— Полин, я поеду. Пока до матери доберусь, пока домой с Аришкой вернемся, уже стемнеет, — Влада стала собираться. — Поздравь от меня Вероничку, скажи, что я приболела.
— Я тебе сегодня позвоню, и ты мне звони хоть ночью, хоть когда, — Полина с тревогой смотрела на подругу, третий раз нервно проверяющей, положила ли она телефон в сумку. — Может, мне с тобой поехать?
— Спасибо, не волнуйся, я в порядке. Вечером позвоню.
Влада вышла из кафе, а Полина потянулась за салфеткой и увидела забытый на столе пузырек с успокоительными капсулами. Чтобы Владислава что-нибудь когда-нибудь забыла! Только сейчас Полина до конца поняла, в каком состоянии подруга. Бросив на ходу официантке: «Девушка, я сейчас вернусь», Полина, схватив лекарство, выбежала на улицу, но Влады уже не было видно. Полина вернулась в кафе, попросила принести ещё зелёного чая и привычным движением открутила крышечку антидепрессантов.
Владе надо было пройти пятьсот метров до метро, но она зачем-то села в бывший троллейбус, а ныне электробус, и он повез её в сторону Кутузовского. Она не услышала звонка, а почувствовала, как сумке завибрировал телефон, но даже не слыша мелодии, поняла: звонит Олег.
— Тебе Аришка дозвонилась? — как током, ударил Владу красивый баритон.
«Выпрями спину — держи вертикаль!» — приказала себе Влада и нажала панель внизу экрана: «Извините, я занята, перезвоните позже».
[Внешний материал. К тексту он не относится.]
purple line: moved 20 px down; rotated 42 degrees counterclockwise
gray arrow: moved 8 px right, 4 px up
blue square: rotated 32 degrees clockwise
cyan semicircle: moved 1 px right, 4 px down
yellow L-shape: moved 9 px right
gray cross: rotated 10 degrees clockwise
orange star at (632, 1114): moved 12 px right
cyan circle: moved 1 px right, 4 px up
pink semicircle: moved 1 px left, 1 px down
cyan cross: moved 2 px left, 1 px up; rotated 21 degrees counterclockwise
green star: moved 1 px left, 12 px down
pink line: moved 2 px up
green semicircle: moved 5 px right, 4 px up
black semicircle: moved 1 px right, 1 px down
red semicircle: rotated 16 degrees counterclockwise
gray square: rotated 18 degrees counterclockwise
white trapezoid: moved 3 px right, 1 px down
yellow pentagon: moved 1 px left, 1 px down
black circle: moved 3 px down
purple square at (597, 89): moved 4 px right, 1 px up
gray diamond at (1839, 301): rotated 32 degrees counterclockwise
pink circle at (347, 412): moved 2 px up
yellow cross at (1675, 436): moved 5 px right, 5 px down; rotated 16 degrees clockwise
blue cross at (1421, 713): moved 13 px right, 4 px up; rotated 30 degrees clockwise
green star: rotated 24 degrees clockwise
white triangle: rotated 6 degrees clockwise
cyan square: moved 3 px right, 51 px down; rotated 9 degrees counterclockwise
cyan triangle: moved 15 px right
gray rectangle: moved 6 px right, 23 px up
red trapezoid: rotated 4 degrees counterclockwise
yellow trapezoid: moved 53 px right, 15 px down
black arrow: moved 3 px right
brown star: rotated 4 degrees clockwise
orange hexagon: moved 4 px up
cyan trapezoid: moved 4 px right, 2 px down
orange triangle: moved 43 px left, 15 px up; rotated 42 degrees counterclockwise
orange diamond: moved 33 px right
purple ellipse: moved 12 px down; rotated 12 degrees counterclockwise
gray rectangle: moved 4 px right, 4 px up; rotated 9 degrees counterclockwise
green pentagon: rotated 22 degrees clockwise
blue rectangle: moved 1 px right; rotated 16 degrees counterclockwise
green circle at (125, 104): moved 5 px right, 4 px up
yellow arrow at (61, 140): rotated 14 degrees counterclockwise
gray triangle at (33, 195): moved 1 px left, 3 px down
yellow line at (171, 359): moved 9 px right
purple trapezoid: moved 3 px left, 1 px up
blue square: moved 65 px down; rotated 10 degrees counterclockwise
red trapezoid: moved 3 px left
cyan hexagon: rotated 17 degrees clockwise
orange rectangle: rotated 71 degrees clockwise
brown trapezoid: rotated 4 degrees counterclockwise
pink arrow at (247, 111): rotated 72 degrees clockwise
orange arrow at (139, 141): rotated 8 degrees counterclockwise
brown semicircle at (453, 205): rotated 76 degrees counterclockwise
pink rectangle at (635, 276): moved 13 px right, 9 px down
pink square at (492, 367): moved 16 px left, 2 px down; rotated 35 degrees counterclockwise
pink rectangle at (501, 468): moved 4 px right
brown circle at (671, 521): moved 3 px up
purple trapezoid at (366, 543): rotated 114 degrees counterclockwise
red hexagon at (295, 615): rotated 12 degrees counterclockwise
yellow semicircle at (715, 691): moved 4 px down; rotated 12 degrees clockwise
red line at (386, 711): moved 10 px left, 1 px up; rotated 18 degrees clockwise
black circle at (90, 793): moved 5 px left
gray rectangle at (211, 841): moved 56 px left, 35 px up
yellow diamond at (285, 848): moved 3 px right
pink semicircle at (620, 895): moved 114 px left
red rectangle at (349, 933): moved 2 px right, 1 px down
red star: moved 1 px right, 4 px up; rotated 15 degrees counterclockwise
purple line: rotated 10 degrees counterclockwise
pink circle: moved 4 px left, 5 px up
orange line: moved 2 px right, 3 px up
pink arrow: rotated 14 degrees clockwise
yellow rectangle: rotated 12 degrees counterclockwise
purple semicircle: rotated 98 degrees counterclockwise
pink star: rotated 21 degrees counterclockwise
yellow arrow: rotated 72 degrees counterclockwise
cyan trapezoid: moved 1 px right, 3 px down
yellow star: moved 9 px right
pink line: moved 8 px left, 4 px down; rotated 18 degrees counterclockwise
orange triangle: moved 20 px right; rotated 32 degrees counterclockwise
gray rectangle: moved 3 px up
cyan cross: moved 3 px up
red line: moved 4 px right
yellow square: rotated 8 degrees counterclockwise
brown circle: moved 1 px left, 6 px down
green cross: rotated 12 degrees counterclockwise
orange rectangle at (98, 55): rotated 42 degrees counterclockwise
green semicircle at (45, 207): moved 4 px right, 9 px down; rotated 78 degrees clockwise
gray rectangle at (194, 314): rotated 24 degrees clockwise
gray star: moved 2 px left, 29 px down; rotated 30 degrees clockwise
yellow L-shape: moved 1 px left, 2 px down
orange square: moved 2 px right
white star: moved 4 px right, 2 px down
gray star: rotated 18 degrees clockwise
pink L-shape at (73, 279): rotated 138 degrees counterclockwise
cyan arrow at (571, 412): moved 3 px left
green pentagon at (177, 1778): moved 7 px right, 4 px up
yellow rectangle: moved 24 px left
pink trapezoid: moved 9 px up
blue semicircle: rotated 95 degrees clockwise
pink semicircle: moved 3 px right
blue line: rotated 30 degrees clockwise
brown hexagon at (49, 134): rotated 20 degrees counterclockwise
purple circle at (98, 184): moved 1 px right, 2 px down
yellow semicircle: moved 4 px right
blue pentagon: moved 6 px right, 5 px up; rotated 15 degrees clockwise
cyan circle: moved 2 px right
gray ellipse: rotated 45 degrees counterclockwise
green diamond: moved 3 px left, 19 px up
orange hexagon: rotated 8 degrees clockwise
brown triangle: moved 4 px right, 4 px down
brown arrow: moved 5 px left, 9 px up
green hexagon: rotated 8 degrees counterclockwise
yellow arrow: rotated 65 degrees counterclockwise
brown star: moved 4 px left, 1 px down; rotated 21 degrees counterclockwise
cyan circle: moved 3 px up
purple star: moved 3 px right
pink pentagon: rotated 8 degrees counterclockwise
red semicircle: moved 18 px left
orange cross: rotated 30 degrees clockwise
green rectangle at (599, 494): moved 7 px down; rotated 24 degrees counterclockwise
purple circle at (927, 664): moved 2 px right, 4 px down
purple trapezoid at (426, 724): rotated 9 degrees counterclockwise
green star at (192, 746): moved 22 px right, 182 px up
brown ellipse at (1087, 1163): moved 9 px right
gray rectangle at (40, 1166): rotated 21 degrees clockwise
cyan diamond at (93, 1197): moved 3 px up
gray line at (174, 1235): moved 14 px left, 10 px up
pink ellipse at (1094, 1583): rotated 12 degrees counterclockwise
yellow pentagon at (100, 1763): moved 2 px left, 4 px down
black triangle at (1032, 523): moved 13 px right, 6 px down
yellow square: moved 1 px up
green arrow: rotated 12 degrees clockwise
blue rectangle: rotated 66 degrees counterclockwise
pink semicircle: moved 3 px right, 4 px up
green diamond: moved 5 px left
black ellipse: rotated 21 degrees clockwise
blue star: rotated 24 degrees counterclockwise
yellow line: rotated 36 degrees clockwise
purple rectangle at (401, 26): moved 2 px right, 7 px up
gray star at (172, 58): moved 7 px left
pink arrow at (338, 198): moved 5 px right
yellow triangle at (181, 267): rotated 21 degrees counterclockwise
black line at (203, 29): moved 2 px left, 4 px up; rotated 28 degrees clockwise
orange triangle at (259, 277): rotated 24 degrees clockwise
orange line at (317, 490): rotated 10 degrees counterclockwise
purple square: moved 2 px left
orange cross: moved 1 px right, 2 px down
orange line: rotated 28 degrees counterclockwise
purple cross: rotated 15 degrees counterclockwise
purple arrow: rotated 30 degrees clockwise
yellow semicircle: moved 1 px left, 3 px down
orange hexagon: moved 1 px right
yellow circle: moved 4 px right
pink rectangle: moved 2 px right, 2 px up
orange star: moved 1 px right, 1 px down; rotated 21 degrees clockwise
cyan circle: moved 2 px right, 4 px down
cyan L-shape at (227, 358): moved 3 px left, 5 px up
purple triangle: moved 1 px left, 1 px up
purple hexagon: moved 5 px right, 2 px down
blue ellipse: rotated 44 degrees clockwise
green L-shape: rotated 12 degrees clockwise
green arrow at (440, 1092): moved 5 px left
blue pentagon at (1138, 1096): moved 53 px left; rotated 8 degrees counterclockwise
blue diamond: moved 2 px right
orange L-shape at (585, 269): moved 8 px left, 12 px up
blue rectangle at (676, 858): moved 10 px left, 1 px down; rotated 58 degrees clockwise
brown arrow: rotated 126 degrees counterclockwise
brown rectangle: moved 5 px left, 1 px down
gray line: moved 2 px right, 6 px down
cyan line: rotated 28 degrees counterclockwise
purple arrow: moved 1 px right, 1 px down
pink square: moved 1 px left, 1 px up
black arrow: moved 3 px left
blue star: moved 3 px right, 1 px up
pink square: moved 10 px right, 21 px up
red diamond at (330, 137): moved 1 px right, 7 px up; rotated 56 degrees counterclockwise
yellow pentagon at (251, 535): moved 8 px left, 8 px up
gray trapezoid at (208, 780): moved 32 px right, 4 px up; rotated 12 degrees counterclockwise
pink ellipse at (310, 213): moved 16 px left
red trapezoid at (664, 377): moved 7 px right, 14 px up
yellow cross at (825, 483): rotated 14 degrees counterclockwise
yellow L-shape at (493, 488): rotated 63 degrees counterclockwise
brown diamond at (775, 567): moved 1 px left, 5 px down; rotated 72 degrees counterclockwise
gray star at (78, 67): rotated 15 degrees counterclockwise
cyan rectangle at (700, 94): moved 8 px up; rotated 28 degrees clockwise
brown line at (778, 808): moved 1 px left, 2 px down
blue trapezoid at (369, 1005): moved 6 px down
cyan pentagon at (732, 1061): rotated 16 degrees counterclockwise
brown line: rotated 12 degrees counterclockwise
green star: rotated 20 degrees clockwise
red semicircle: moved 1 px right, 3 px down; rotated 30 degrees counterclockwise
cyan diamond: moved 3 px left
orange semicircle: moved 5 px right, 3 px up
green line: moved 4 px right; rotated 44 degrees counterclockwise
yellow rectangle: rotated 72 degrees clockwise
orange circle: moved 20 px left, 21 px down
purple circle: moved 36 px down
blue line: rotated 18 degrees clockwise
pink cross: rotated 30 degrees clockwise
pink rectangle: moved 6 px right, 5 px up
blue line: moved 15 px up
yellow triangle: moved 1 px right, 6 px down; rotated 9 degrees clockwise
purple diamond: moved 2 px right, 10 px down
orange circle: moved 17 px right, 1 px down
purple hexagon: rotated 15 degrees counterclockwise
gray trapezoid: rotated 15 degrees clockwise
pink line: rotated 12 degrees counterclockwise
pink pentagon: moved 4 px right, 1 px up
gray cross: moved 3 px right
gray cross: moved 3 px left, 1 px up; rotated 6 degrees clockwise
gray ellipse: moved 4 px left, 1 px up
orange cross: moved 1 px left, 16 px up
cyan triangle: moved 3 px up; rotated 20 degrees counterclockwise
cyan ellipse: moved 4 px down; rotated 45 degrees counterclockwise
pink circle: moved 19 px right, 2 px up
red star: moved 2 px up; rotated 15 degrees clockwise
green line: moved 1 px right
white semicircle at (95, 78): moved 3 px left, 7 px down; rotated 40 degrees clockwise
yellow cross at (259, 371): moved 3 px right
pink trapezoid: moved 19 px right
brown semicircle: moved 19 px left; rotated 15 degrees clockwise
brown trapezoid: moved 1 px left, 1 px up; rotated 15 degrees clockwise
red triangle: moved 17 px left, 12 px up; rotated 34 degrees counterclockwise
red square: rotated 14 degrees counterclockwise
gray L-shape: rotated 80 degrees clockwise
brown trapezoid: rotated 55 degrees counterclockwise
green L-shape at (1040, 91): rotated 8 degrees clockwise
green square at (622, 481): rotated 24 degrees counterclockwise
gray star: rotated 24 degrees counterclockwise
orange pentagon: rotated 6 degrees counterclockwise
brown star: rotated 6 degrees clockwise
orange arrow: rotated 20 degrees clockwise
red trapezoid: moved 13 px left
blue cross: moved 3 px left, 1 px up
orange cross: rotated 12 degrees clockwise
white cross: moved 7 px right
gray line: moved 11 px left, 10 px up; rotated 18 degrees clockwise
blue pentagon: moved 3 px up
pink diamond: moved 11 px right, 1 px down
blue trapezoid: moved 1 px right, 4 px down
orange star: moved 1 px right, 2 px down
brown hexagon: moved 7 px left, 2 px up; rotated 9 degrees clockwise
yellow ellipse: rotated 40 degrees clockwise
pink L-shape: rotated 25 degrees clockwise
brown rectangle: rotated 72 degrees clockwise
Влада и Полина сидели в кафе на Дорогомиловской, рассматривая сумку, купленную Вероничке в подарок на предстоящий день рождения. Сидели за тем самым столиком у окна, где ровно год назад заплаканная Влада признавалась, что не хочет жить. Прошёл год, и сейчас она была опять элегантной, уверенной красавицей, но глаза не лучились радостью, как прежде, и беззаботная улыбка исчезла с лица.
— Полин, я с этими судами вляпалась по самое не балуйся, — Влада горько усмехнулась. — И что самое занятное: когда кто-то при разводе начинал с женой делить имущество, Олег так искренне возмущался, говорил, что мужчина должен в любой ситуации оставаться мужчиной и не сутяжничать, а благородно уйти. А когда самого коснулось, даже и половинить не стал, а обобрал и выгнал, как собаку из церкви.
Разговор шёл о том, что после развода Влада осталась в прямом смысле на улице, да ещё по шею в долгах.
Расставание проходит под наркозом обиды, но, когда первые слёзы высыхают и обида начинает утихать, приходит невыносимая боль. Влада видела сны, в которых они с Олегом были счастливы, родной силуэт чудился ей повсюду, она одна в пустом доме ясно слышала голос мужа, обращенный к ней… В таком безумии Влада пребывала первый месяц расставания, а потом приехала Лика и сообщила, что они в её, то есть Ликиной, квартире больше жить не собираются, а переезжают в Александровку, и ещё передала: Олег просил узнать, сколько времени Владе потребуется на переезд. Аришка, конечно, останется с отцом, у неё здесь школа, друзья, а Владе надо собирать вещи. Влада слушала мелодичный голос бывшей задушевной подруги и не могла её понять: слова, каждое по отдельности, были ясны, но вместе в понятное предложение не складывались.